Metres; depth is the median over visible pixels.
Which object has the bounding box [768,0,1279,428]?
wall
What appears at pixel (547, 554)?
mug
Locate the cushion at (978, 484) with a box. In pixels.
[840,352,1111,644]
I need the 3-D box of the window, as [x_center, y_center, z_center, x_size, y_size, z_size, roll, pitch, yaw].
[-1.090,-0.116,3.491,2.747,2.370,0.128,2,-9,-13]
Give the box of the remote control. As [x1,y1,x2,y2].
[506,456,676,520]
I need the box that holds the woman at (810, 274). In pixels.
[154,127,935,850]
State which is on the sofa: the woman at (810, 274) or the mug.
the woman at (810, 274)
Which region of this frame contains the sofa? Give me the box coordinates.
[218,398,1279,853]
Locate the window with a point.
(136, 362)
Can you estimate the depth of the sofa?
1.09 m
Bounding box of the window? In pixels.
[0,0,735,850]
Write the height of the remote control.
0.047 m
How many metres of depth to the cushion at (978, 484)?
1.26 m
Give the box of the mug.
------------------------------
Exercise details:
Output every entry again, exactly as given.

Exercise output:
Metres; depth is the median over visible pixels.
Which object has the bounding box [768,0,1279,428]?
wall
What appears at pixel (547, 554)?
mug
Locate the cushion at (978, 484) with a box. In pixels.
[840,352,1111,644]
I need the 3-D box of the window, as [x_center, y_center, z_center, x_size, y_size, z_size, roll, pitch, yaw].
[-1.090,-0.116,3.491,2.747,2.370,0.128,2,-9,-13]
Give the box of the remote control. As [x1,y1,x2,y2].
[506,456,676,520]
I need the box that holds the woman at (810, 274). In pixels.
[154,127,935,850]
State which is on the sofa: the woman at (810, 274) or the mug.
the woman at (810, 274)
Which region of this frame contains the sofa? Give me the box coordinates.
[218,398,1279,853]
Locate the window with a point.
(136, 362)
Can you estimate the depth of the sofa?
1.09 m
Bounding box of the window? In pixels.
[0,0,735,850]
Write the height of the remote control.
0.047 m
How many metres of depth to the cushion at (978, 484)?
1.26 m
Give the box of the mug.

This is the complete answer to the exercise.